VietNamNet Bridge - Executives of Ernst & Young have recommended Vietnam’s tax authorities consider using advance pricing agreements (APA) with corporate taxpayers as an option to fight transfer pricing at both foreign-invested and domestic companies.
The APA allows the taxpayer and the taxman to avoid future transfer pricing disputes by entering into a prospective agreement on the taxpayer’s transfer prices, the audit and tax services provider said in a statement obtained by the Daily on Thursday.
The firm said such an agreement should specify transactions covered by the APA, transfer pricing method, required APA records and terms, operational and compliance provisions, appropriate adjustments, critical assumptions regarding future events, and annual compliance reporting responsibility.
Luis Coronado, Asia Pacific Area Transfer Pricing Leader at Ernst & Young Solutions LLP, told the Daily that Vietnam’s tax authorities were on their right way when taking action to intensify transfer pricing examinations at foreign-invested companies. But he suggested APAs be in place as an option to counter and manage transfer pricing issues.
In HCMC alone, the Tax Department realized more than 60% of this year’s target for nearly VND110.4 trillion (US$5.32 billion) in the first half of this year. This agency credited a year-on-year increase of over 20% in tax revenue in the year to June on the year earlier period to the fact that more foreign-invested enterprises reported profits after having run at a loss for many years as they heard about transfer pricing probes and crackdowns.
Tax authorities have also attended to possible transfer pricing cheats at local enterprises, which manage to transfer profits to their subsidiaries in areas where there are lower tax rates and more incentives to evade their tax obligations, as locations in the country apply different tax policies.
Nitin Jain, director of tax and advisory services at Ernst & Young Vietnam Limited, said transfer pricing was applicable to local enterprises also.
“APAs can apply to all entities as long as they have related party transactions. For local entities it is generally referred as domestic APAs which generally are unilateral as there are no two governments or tax authorities involved,” he told the Daily in an email on Thursday.
Unilateral APAs involve agreements between only the taxpayer and one government, and taxpayers may also be in bilateral or multilateral APAs with more than one tax authority through the mutual agreement procedure included in most income tax treaties.
Ernst & Young Vietnam said the bilateral APA helped address the inconsistent and evolving interpretation and enforcement of transfer pricing rules in other countries and the risk of double taxation.
The firm said there was no provision on APA in Vietnam’s transfer pricing regulations and there had not been any APA signed in the country.
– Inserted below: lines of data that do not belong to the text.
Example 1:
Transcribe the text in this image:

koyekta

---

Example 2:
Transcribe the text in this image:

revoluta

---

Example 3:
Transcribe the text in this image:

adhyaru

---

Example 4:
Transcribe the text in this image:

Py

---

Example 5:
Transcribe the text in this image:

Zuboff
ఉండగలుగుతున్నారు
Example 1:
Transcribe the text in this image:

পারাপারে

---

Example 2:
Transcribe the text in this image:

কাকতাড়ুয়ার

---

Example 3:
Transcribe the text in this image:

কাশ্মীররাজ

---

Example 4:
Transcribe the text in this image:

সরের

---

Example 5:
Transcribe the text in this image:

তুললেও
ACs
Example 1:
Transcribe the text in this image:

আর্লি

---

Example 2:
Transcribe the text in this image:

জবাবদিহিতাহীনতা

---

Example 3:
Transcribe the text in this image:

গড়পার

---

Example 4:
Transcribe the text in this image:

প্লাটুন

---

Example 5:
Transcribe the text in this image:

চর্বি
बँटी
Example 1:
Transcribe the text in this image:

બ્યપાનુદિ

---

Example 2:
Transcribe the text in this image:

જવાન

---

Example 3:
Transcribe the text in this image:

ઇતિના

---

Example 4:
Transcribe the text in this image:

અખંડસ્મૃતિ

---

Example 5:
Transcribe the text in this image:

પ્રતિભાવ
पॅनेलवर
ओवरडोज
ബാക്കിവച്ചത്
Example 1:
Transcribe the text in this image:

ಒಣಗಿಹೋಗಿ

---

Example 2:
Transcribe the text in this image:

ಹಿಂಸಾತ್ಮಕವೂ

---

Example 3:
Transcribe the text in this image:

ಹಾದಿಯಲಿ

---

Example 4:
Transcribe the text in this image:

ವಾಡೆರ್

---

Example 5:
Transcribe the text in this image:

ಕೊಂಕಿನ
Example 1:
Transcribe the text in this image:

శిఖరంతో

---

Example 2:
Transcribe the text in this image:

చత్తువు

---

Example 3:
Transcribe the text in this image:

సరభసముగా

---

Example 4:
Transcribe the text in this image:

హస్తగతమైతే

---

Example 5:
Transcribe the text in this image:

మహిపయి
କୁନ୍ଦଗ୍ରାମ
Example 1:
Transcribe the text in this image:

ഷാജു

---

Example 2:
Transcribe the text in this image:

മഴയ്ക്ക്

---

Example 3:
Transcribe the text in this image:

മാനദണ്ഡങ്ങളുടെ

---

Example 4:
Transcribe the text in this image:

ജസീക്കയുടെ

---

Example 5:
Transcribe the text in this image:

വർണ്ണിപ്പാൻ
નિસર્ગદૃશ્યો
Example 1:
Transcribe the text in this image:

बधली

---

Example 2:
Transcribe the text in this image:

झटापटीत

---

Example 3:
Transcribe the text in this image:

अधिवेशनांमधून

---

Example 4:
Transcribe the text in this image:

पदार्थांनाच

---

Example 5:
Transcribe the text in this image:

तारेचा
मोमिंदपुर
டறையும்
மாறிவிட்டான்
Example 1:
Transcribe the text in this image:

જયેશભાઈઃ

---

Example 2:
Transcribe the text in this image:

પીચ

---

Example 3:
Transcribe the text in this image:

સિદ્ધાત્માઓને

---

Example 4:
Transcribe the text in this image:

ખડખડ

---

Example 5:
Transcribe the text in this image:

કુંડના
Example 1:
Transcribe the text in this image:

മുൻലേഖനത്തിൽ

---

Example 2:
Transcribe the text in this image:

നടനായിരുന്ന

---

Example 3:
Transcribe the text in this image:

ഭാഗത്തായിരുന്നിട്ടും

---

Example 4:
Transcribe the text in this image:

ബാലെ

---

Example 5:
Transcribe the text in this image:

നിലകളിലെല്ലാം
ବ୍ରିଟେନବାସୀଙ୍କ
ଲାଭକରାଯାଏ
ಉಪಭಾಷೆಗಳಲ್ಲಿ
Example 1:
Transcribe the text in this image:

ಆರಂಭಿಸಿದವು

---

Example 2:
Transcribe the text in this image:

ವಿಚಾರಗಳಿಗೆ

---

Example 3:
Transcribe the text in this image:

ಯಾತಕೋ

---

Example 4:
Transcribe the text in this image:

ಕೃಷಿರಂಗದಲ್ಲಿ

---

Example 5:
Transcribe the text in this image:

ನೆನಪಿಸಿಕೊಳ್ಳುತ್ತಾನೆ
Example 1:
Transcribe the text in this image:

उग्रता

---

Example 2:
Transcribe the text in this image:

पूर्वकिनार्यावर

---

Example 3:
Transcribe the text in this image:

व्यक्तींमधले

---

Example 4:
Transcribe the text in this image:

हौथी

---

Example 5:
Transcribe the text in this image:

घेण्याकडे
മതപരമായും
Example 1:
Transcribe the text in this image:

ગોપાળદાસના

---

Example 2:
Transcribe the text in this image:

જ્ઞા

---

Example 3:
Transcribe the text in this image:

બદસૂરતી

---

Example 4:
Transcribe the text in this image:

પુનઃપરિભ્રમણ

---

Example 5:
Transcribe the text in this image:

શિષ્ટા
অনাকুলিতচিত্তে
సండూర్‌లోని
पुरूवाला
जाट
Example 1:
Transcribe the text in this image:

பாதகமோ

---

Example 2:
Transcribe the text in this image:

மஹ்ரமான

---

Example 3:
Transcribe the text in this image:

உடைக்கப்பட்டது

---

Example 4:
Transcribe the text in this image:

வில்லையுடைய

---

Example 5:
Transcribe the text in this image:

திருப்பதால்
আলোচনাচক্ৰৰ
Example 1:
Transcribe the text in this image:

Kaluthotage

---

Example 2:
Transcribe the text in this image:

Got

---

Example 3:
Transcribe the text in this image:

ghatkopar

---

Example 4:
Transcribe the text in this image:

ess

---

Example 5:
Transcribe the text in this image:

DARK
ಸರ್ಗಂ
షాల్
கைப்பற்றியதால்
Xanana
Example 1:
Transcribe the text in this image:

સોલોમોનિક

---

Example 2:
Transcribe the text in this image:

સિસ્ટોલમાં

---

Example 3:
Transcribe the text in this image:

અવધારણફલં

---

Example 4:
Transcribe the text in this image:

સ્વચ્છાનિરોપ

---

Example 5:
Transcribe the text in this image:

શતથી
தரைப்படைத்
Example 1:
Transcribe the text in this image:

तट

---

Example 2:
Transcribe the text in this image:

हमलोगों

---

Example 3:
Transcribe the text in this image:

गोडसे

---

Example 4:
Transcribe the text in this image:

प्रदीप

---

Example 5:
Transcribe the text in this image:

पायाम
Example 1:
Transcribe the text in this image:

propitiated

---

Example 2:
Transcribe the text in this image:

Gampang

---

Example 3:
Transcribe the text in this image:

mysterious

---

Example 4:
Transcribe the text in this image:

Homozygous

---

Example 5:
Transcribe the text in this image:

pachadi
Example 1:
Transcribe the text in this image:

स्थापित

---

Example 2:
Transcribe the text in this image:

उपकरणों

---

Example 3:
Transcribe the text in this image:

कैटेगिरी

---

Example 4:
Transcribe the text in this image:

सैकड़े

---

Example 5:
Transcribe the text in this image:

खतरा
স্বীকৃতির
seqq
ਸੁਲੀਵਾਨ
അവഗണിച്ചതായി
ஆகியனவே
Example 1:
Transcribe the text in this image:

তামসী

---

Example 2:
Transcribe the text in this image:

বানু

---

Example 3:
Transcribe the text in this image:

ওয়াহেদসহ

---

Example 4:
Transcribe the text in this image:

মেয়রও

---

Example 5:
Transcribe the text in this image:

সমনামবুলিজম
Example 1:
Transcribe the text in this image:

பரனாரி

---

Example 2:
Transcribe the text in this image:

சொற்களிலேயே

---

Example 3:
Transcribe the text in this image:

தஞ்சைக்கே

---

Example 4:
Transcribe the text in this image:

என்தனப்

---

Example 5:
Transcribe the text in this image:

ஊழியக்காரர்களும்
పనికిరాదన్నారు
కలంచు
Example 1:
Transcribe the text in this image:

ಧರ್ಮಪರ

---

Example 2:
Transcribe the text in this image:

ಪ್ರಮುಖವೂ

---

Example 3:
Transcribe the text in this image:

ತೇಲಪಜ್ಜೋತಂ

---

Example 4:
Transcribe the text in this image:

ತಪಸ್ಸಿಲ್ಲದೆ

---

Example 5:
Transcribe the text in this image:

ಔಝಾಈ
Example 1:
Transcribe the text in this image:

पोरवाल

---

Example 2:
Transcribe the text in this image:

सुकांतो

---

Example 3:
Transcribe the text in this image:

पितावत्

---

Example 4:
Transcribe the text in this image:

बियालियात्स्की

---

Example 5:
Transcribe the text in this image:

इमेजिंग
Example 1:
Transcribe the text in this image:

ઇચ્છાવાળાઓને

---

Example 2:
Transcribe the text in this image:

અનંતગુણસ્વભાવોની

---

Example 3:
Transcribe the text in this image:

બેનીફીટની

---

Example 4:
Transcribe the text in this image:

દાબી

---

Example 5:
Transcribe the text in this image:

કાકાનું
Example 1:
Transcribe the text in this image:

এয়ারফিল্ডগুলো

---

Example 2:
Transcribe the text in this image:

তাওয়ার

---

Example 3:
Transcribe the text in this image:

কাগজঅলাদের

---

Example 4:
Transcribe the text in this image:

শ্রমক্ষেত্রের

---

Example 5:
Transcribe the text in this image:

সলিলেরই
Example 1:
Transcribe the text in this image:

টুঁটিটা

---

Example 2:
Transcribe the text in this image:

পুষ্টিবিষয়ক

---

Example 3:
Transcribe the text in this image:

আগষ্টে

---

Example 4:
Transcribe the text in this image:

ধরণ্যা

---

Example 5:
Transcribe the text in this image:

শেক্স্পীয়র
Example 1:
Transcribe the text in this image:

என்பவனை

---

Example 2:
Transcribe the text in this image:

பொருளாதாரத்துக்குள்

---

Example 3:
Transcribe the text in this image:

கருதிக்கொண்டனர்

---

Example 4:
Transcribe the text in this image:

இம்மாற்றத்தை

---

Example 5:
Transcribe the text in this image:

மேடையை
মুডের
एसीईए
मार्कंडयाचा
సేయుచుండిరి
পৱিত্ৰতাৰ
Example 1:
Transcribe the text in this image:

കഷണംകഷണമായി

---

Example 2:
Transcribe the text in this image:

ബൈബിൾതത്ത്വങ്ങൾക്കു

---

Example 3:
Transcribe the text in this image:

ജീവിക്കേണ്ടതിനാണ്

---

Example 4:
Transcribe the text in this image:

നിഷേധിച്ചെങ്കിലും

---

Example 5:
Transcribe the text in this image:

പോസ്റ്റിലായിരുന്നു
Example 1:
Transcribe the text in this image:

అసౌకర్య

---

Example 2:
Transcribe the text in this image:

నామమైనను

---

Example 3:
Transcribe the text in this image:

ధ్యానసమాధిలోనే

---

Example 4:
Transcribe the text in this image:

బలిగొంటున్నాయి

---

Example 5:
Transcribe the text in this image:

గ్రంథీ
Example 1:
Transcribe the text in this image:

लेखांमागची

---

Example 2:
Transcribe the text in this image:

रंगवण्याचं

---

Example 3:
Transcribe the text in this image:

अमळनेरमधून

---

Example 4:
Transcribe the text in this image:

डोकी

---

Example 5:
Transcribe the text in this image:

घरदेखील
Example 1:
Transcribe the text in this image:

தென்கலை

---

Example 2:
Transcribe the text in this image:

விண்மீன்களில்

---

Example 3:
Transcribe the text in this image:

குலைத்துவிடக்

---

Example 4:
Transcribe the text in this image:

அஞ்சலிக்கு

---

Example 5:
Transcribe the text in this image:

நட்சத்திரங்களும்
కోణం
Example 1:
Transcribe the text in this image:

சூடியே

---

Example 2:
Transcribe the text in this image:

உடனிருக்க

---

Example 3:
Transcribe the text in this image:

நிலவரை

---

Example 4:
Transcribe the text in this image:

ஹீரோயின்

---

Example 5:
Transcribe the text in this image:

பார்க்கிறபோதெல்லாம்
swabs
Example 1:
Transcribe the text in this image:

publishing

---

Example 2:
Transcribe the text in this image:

The Prime Minister’s decision in May 2011 on tax reform for 2011-2020 includes issuing regulations on APA among others.
Jain said it was expected that APA regulations would be available in Vietnam in the next few years. The General Department of Taxation recently surveyed taxpayers and tax agencies with queries about implementation of the transfer pricing regulations, how to improve relevant policies and APA introduction.
“This all answers that Vietnamese tax authorities and the Government are looking at APA as a perspective tool for mitigating transfer pricing disputes, and this is something they would like to introduce in the near future,” Jain said.
Ernst and Young’s recent survey with taxpayers around the globe showed transfer pricing was the most important tax issue, as chosen by 33% of the respondents in Europe, the Middle East, India and Africa, 30% of the respondents in Asia Pacific and 21% in North America.
Coronado said 74% of the respondents at parent companies and 76% at subsidiaries believe transfer pricing will be ‘absolutely critical’ or ‘very important’ to their organizations over the next two years. Up to 74% of the parent respondents say transfer pricing documentation is more important now than two years ago.
More nations are adopting APAs and the list of more than 30 countries worldwide include Australia, China, Japan, Korea, New Zealand, Indonesia and others in Asia Pacific, as APAs help save time and cost for both taxpayers and tax authorities.
According to Ernst & Young, the APA process generally takes less time to complete than a transfer pricing examination followed by a dispute resolution mechanism, which can last three to four years and longer in many cases with complex time-consuming and expensive checks.
Therefore, the Ernst & Young survey found that 23% of all respondents want to use APAs as controversy management tools, and up to 90% of those opting for APAs will count on such agreements to solve transfer pricing disputes.